**Exercise instructions:**
Copy the listing below line for line, leaving out the picture.

**Records for the exercise:**
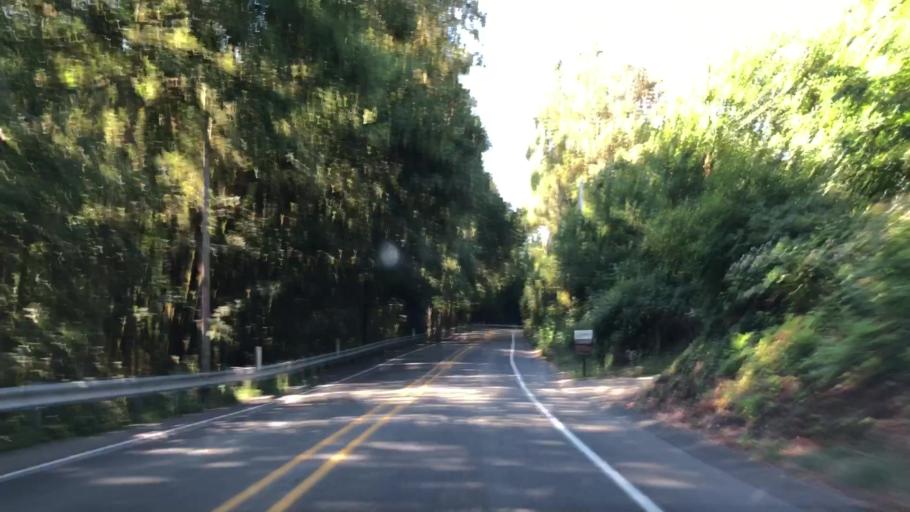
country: US
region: Washington
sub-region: Kitsap County
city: Kingston
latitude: 47.7792
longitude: -122.4996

**Written response:**
country: US
region: Washington
sub-region: Kitsap County
city: Kingston
latitude: 47.7792
longitude: -122.4996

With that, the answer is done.